Ardery didn’t see things that way. She heard Barbara out, taking in the entire subject, beginning with Hadiyyah’s November disappearance in the company of her mother and ending with her current disappearance from a crowded market in Italy. She listened without asking questions other than to clarify names, locations, and relationships, and when Barbara concluded and waited for the logical “of course you must go to Tuscany at once” that she believed would be coming on the verbal wings of a hundred angels, Ardery pointed out what she called “a few salient details that the sergeant had apparently overlooked.”
First among them was the fact that the British embassy was not involved in this matter. No one had rung them or paid a call upon them or sent them a telegram, email, fax, or smoke signal, and without the involvement of the embassy—diplomats pouring oil on potentially troubled waters in advance of the Met’s incursion into someone else’s patch—they did not barge round like bulls among the Belleek attempting an investigation where they were not wanted.
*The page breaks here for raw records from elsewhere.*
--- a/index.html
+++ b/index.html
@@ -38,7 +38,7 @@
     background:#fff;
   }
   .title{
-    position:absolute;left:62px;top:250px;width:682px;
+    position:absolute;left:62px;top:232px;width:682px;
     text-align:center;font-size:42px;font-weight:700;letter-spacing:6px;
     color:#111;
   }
Second, the superintendent pointed out, the purpose of the liaison officer was to liaise, which, as they both knew, meant to keep the family in the UK apprised of everything relative to the investigation that was occurring on foreign soil. But the parents of the child were in Italy, no? Or at least on their way to Italy, according to the sergeant’s own words. Indeed, the mother of the child lived in Italy, no? Somewhere in Lucca? Outside of Lucca? In the vicinity of Lucca? And with an Italian national, yes? So she had no reason to request a liaison officer. Hence, there was no case to present as to the need of sending Detective Sergeant Barbara Havers into Tuscany to be of assistance in whatever was going on.
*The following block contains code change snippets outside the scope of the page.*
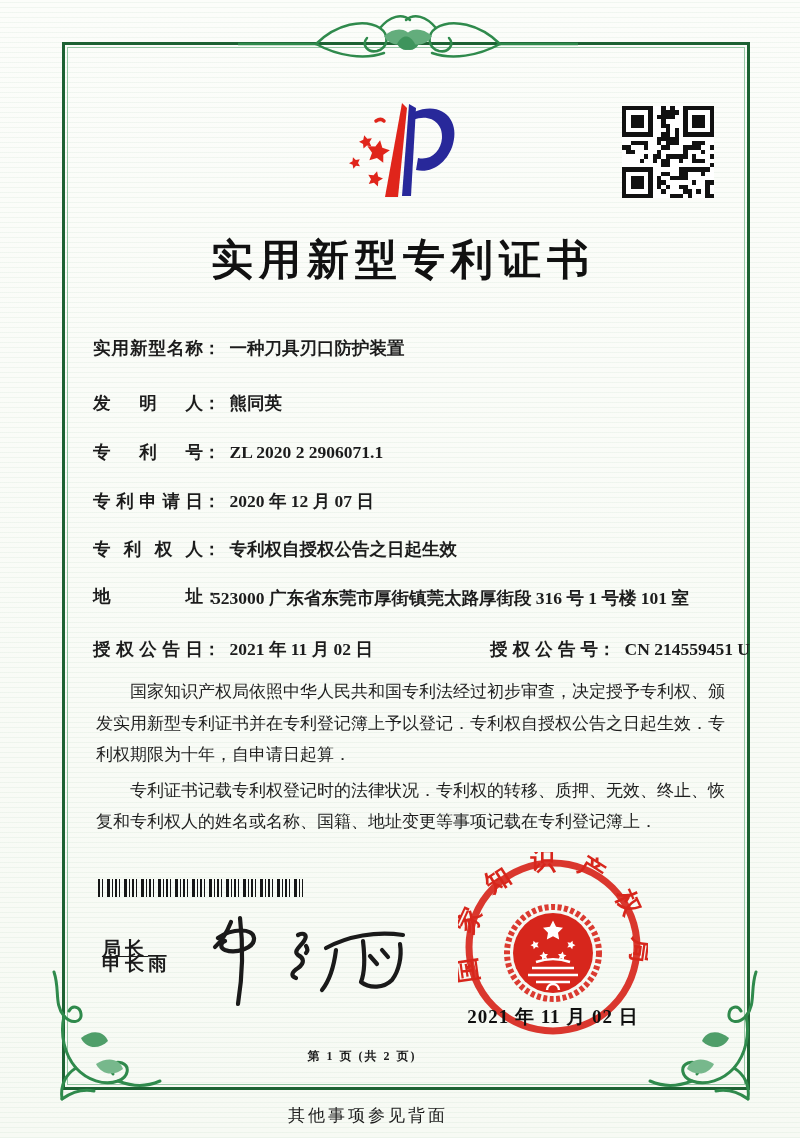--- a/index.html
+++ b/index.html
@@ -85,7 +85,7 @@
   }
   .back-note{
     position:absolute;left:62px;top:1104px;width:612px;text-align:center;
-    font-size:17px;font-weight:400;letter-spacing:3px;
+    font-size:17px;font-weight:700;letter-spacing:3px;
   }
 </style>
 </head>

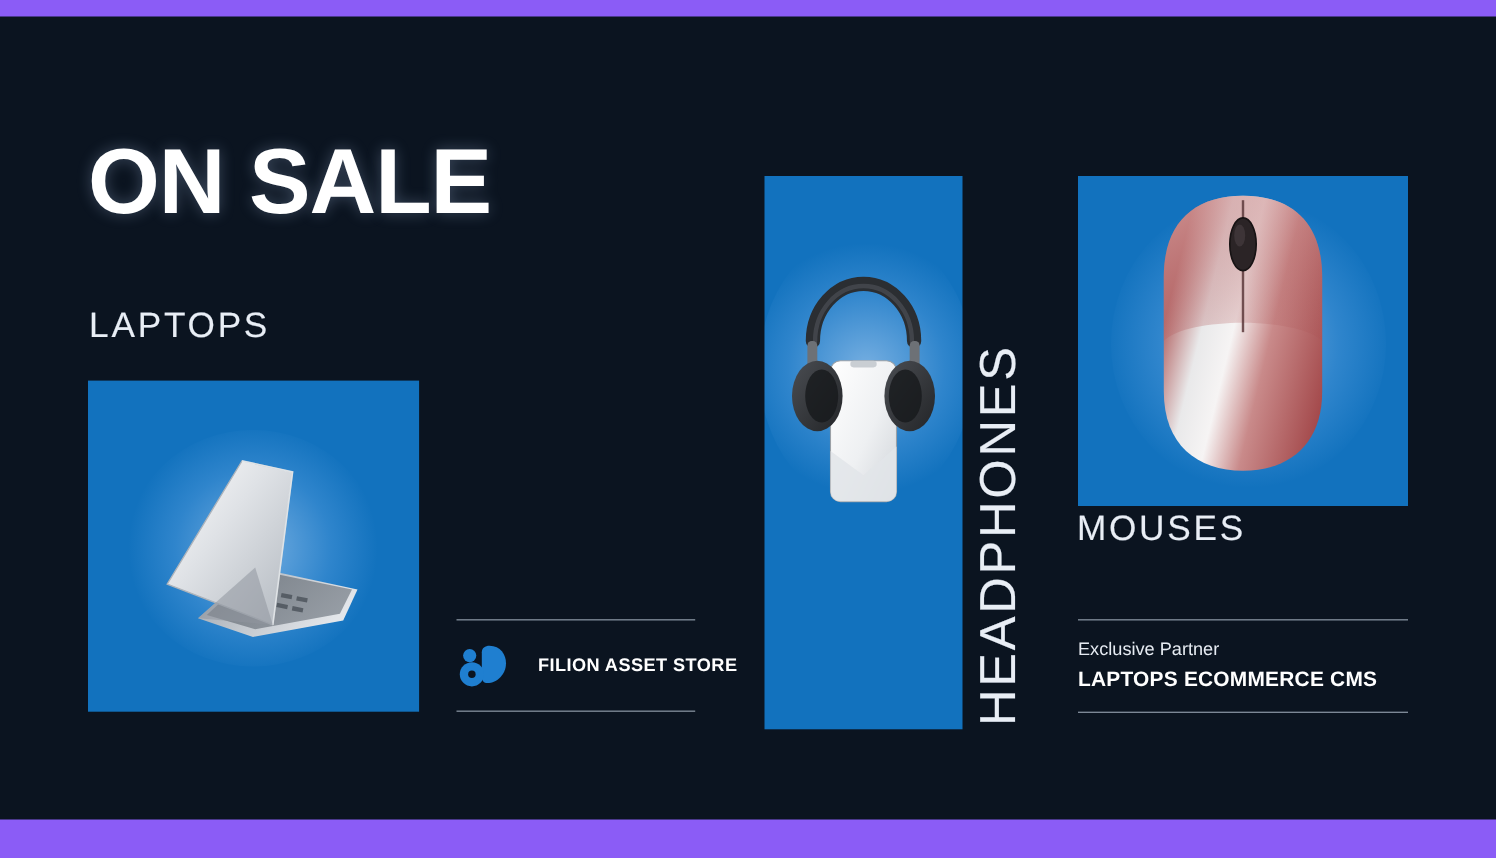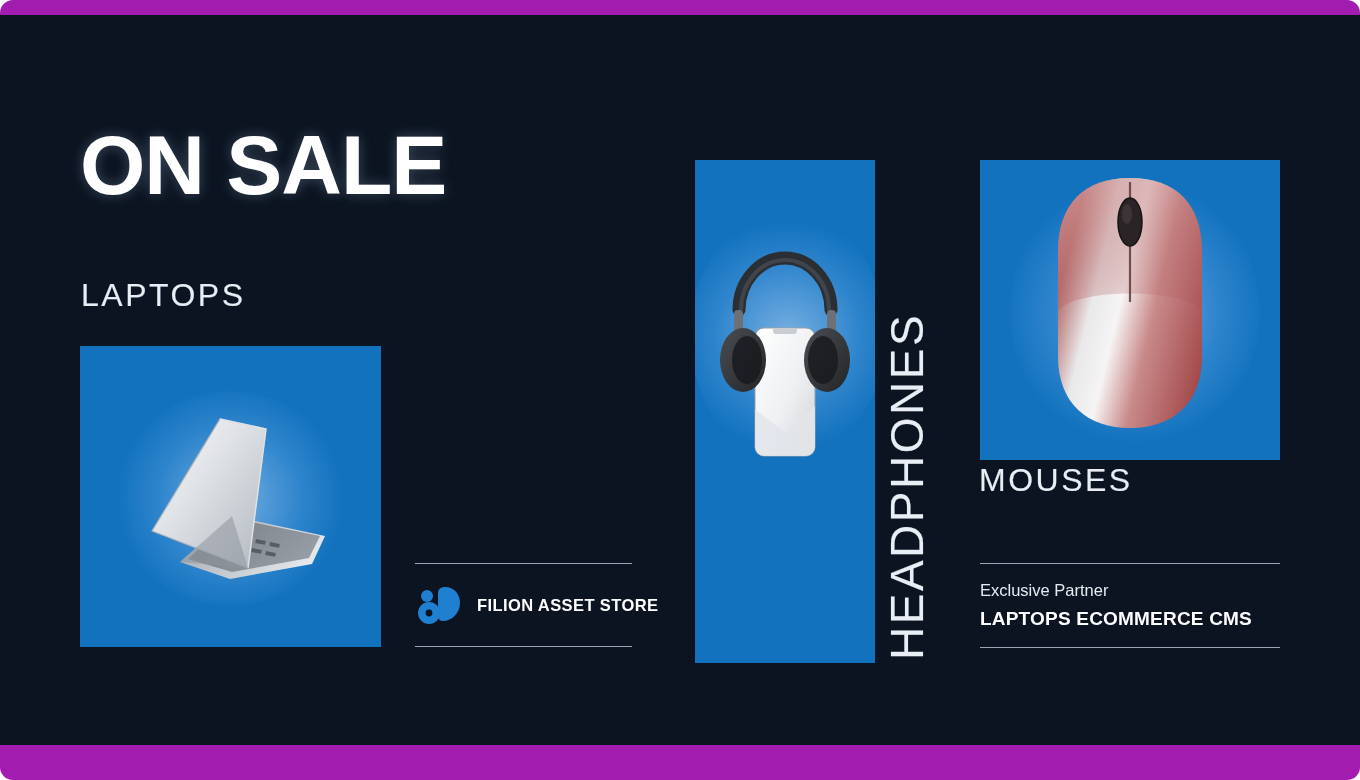--- a/index.html
+++ b/index.html
@@ -19,8 +19,7 @@
     position: relative;
     width: 1360px;
     height: 780px;
-    background: #a21caf;
-    border-radius: 13px;
+    background: #8b5cf6;
   }
   #slide {
     position: absolute;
“What’s going on,” Barbara said, “is the disappearance of a nine-year-old girl. A nine-year-old British girl. No one saw it happen, and whatever it was that happened, it happened in the middle of a market. A crowded market with hundreds of witnesses who apparently saw nothing.”
“As of yet,” Ardery said. “They can’t all have been talked to at this point. How long has the child been gone?”
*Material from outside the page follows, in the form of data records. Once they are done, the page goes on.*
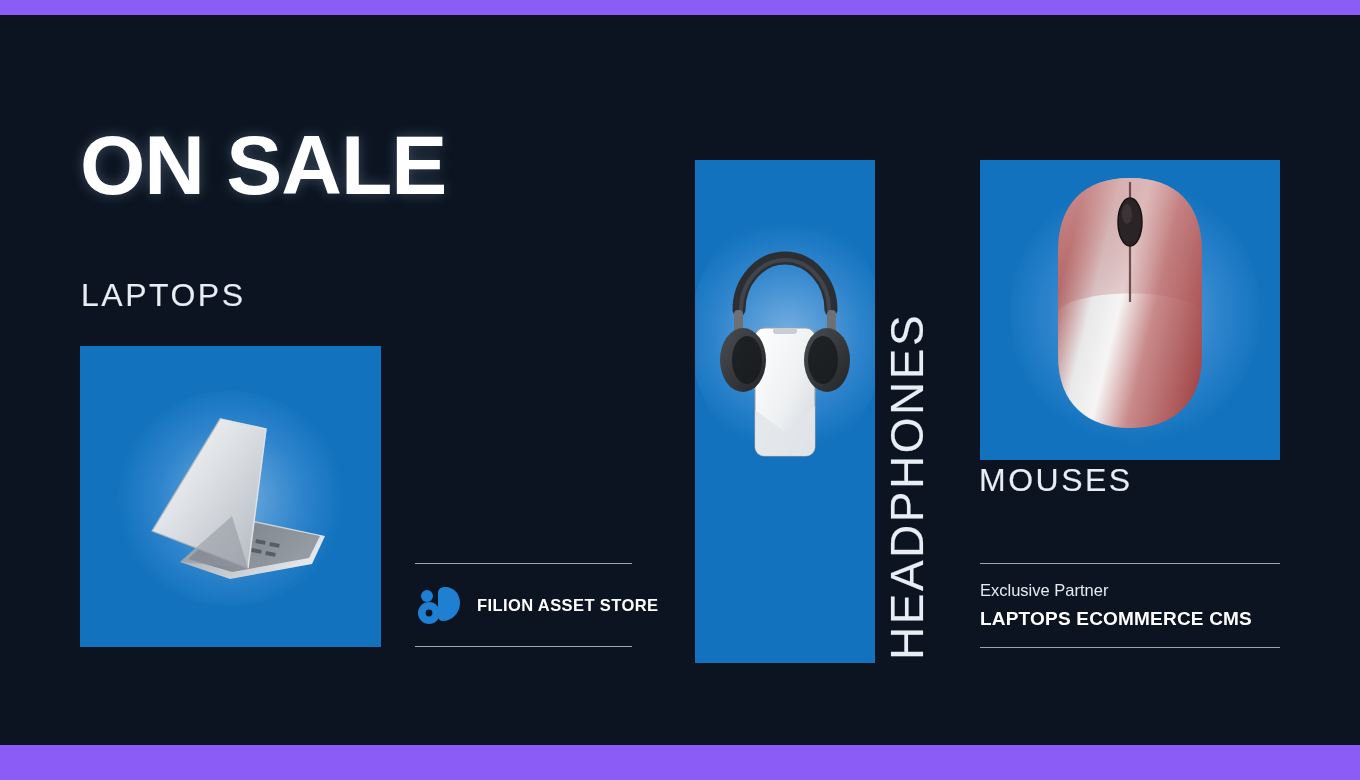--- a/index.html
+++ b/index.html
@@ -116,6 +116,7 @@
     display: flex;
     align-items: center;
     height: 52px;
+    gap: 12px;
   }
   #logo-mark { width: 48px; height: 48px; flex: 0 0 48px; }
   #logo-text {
“What difference does it make?”
“I wouldn’t think I’d need to explain that to you.”
“Bloody hell, you know the first twenty-four hours are crucial. And now it’s been more than forty-eight.”
“And I assure you, the Italian police know that as well.”
“They’re telling Angelina—”
“Sergeant.” Isabelle’s voice had been firm but not unsympathetic despite her words. Now, however, it had an edge. “I’ve told you the facts. You seem to think I have power in this matter when I don’t. When a foreign country—”
“What part of this don’t you bloody understand?” Barbara cut in. “She’s been snatched in public. She might be dead by now.”
“She might well be. And if that’s the case—”
“Listen to yourself!” Barbara shrieked. “This is a kid we’re talking about. A kid I know. And you’re declaring ‘she might well be’ like you’re talking about a cake left too long in the oven. It might well be burnt. The cheese might well be mouldy. The milk might well be sour.”